Reproduce word for word the text that begins with the line containing "different fields." and continues through the line containing "temperature environment, its", with both of those lines included.

MATERIAL FOR THE TASK section start

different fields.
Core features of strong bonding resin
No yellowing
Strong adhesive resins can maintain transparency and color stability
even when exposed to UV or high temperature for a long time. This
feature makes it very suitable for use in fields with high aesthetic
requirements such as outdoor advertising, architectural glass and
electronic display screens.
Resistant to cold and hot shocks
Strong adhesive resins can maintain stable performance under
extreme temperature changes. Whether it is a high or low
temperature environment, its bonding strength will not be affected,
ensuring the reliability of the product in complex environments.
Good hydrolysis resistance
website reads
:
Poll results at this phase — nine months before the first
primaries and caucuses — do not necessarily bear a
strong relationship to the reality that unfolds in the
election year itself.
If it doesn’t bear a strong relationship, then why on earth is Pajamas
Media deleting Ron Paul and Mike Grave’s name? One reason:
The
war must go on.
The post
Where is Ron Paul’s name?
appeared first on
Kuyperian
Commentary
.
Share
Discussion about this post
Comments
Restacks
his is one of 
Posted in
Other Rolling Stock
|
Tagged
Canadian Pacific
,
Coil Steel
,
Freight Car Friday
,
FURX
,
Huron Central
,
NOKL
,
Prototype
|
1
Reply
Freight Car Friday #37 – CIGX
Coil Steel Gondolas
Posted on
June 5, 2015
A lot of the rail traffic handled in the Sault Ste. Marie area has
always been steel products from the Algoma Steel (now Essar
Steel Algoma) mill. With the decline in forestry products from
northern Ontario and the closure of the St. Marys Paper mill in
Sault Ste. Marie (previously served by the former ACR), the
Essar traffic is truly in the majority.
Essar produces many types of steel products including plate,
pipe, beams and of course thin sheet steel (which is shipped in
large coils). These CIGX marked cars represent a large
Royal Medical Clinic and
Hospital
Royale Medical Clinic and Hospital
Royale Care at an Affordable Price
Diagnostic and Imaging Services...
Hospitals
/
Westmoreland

MATERIAL FOR THE TASK section end
MATERIAL FOR THE TASK section start

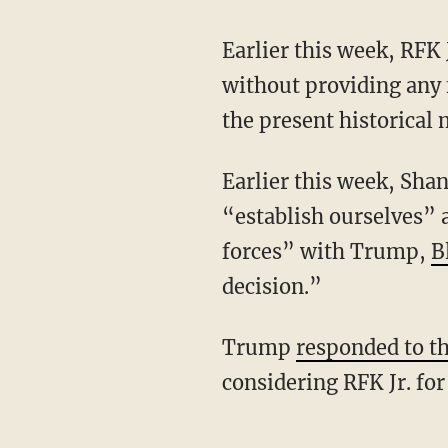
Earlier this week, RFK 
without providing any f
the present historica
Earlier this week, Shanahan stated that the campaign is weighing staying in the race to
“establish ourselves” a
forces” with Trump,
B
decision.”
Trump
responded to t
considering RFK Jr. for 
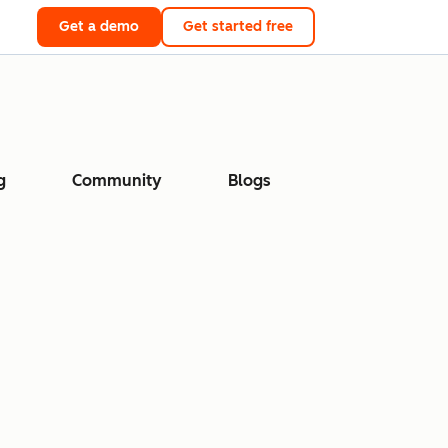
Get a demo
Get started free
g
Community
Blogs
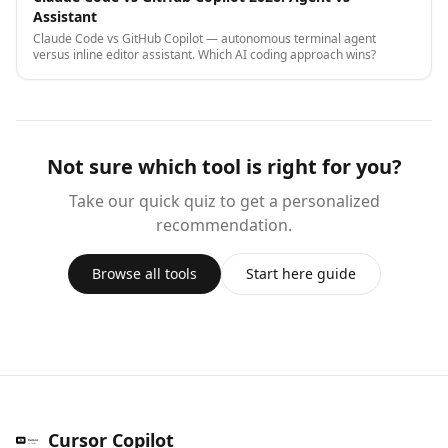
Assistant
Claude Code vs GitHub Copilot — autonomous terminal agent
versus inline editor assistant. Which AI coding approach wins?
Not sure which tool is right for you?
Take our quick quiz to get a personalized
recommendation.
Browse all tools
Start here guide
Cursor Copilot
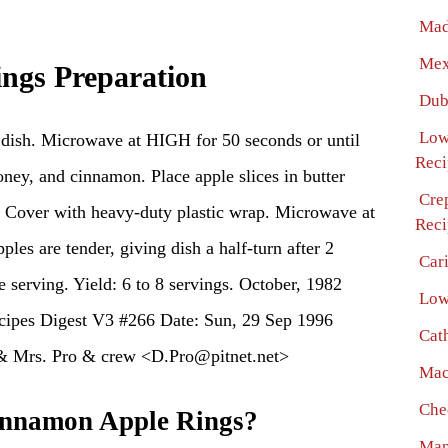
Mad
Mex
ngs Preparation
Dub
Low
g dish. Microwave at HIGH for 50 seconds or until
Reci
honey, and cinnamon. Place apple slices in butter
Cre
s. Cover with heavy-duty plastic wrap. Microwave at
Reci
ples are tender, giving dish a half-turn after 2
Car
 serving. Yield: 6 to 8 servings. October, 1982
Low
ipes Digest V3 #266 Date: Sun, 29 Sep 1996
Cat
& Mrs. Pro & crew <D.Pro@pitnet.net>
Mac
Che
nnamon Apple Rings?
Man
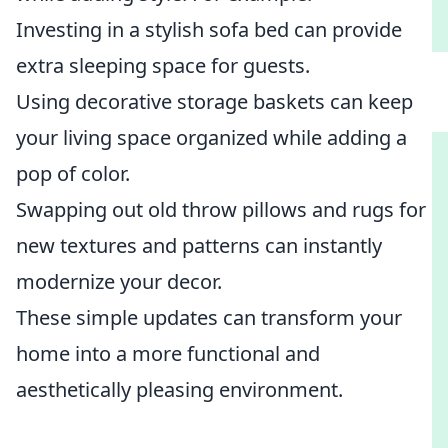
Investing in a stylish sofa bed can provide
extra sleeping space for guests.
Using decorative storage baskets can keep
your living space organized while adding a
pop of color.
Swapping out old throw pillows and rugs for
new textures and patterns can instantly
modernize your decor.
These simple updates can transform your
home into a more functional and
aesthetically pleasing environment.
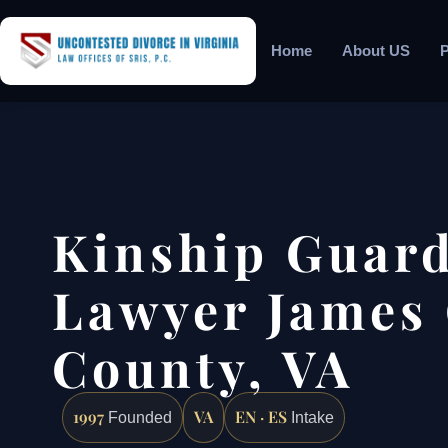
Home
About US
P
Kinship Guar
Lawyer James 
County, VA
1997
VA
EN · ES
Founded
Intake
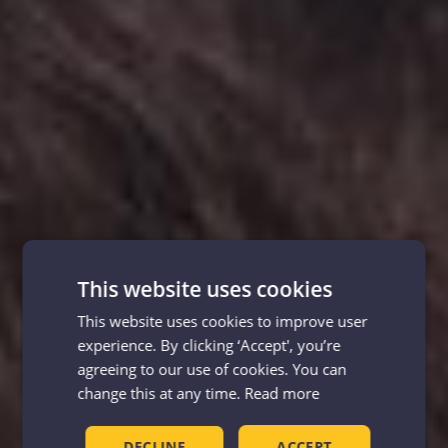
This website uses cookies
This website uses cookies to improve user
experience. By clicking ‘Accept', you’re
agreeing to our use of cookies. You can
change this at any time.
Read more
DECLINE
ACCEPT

MATERIAL FOR THE TASK section end

RESULT OF THE TASK:
different fields.
Core features of strong bonding resin
No yellowing
Strong adhesive resins can maintain transparency and color stability
even when exposed to UV or high temperature for a long time. This
feature makes it very suitable for use in fields with high aesthetic
requirements such as outdoor advertising, architectural glass and
electronic display screens.
Resistant to cold and hot shocks
Strong adhesive resins can maintain stable performance under
extreme temperature changes. Whether it is a high or low
temperature environment, its bonding strength will not be affected,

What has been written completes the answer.